INPUT FOR THIS TASK
>>>>>

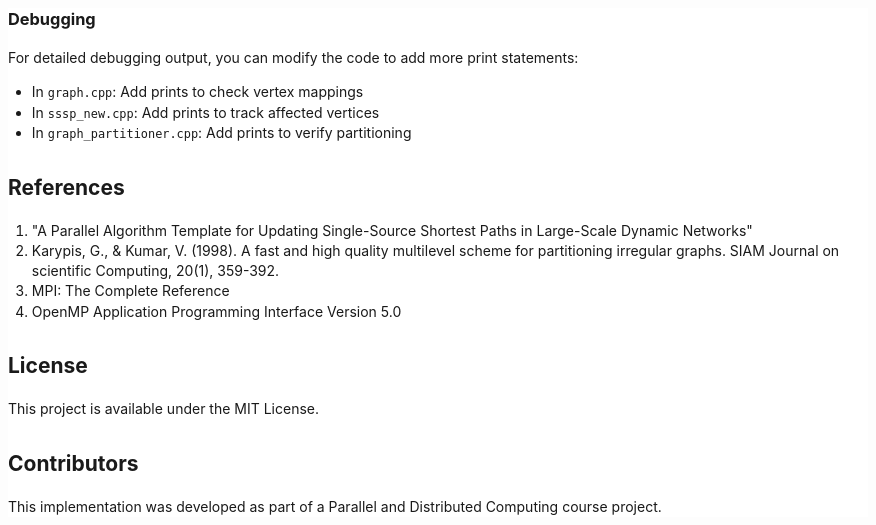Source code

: ### Debugging

For detailed debugging output, you can modify the code to add more print statements:
- In `graph.cpp`: Add prints to check vertex mappings
- In `sssp_new.cpp`: Add prints to track affected vertices
- In `graph_partitioner.cpp`: Add prints to verify partitioning

## References

1. "A Parallel Algorithm Template for Updating Single-Source Shortest Paths in Large-Scale Dynamic Networks"
2. Karypis, G., & Kumar, V. (1998). A fast and high quality multilevel scheme for partitioning irregular graphs. SIAM Journal on scientific Computing, 20(1), 359-392.
3. MPI: The Complete Reference
4. OpenMP Application Programming Interface Version 5.0

## License

This project is available under the MIT License.

## Contributors

This implementation was developed as part of a Parallel and Distributed Computing course project.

<<<<<

WHAT YOU WILL DO
Copy out the full material exactly. Pictures should not appear in it.

REPLY TO THE TASK
Source code

: ### Debugging

For detailed debugging output, you can modify the code to add more print statements:
- In `graph.cpp`: Add prints to check vertex mappings
- In `sssp_new.cpp`: Add prints to track affected vertices
- In `graph_partitioner.cpp`: Add prints to verify partitioning

## References

1. "A Parallel Algorithm Template for Updating Single-Source Shortest Paths in Large-Scale Dynamic Networks"
2. Karypis, G., & Kumar, V. (1998). A fast and high quality multilevel scheme for partitioning irregular graphs. SIAM Journal on scientific Computing, 20(1), 359-392.
3. MPI: The Complete Reference
4. OpenMP Application Programming Interface Version 5.0

## License

This project is available under the MIT License.

## Contributors

This implementation was developed as part of a Parallel and Distributed Computing course project.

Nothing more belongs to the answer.